What the exercise asks -
Return every line from the records below in which the word "sorgen" is found.

• • •

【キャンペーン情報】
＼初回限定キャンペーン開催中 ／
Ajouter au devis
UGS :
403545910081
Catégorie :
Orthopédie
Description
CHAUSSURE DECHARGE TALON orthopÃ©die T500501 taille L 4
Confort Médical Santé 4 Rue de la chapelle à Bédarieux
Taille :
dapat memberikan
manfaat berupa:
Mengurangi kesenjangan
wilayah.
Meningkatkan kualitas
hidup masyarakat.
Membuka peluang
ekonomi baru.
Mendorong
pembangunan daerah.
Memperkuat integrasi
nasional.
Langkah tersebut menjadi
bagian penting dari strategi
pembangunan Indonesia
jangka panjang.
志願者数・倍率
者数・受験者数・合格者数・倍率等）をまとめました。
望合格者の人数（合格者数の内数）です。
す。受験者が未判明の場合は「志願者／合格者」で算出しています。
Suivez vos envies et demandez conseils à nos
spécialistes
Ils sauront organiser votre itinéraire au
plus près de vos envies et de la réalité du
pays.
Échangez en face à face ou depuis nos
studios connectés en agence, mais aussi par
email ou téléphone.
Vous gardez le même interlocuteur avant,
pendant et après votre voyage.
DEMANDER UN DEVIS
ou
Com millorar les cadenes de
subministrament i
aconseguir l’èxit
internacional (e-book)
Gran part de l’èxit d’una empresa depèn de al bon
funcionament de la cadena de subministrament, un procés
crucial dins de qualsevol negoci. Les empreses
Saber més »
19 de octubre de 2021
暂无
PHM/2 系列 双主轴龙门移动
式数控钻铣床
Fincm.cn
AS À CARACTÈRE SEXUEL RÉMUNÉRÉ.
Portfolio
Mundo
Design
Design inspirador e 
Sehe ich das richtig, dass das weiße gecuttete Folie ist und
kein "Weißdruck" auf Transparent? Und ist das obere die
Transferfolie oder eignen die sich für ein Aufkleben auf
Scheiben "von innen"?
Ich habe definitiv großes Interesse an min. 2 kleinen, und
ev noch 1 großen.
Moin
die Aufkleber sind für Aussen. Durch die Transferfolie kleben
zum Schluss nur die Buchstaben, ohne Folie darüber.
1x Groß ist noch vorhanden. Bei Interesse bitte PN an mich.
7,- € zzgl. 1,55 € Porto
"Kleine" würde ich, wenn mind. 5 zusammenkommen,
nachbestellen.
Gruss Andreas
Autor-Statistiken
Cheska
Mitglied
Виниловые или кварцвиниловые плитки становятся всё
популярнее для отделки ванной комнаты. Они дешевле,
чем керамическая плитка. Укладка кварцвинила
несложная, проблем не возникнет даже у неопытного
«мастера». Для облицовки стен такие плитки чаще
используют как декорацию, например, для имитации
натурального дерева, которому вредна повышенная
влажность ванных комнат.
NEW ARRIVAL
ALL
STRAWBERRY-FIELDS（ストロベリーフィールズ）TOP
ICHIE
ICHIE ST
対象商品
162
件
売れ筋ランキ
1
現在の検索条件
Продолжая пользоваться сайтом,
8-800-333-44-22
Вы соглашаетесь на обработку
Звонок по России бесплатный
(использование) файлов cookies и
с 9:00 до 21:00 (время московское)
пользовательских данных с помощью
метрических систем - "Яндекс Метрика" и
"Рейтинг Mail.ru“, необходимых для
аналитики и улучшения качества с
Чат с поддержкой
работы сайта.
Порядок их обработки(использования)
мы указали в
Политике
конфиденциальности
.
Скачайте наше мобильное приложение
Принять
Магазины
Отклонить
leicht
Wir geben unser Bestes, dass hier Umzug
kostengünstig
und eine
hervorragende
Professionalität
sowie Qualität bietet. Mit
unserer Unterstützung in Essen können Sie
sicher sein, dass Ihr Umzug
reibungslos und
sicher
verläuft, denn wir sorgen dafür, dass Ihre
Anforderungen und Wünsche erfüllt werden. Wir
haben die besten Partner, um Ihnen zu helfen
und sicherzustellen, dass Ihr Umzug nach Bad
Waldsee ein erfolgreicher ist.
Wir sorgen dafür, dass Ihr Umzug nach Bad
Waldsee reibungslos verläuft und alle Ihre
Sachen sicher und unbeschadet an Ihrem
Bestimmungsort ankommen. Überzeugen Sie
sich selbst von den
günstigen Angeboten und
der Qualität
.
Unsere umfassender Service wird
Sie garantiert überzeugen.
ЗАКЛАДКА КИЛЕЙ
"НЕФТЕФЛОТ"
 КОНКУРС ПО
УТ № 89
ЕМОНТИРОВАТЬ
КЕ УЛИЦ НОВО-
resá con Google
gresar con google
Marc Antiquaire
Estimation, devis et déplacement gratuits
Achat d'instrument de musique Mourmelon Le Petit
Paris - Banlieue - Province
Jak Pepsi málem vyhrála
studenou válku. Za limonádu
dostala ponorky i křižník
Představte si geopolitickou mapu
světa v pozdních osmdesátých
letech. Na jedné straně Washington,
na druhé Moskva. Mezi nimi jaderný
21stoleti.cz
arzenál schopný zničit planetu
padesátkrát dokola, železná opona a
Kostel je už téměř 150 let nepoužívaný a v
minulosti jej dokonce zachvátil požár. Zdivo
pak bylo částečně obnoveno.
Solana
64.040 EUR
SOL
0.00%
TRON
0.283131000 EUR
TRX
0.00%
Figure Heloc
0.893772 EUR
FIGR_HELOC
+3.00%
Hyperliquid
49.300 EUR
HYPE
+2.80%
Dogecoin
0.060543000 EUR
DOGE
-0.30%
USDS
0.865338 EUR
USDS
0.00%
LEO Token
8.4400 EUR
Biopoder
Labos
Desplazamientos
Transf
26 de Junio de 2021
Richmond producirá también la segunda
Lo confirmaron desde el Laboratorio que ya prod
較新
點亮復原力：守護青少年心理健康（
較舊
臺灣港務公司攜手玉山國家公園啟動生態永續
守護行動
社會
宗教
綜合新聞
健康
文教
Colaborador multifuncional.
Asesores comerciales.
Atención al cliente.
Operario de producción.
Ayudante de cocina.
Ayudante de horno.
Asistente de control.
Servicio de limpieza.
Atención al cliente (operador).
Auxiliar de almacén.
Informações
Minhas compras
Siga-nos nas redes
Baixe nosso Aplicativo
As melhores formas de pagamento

• • •

The completed task -
verläuft, denn wir sorgen dafür, dass Ihre
Wir sorgen dafür, dass Ihr Umzug nach Bad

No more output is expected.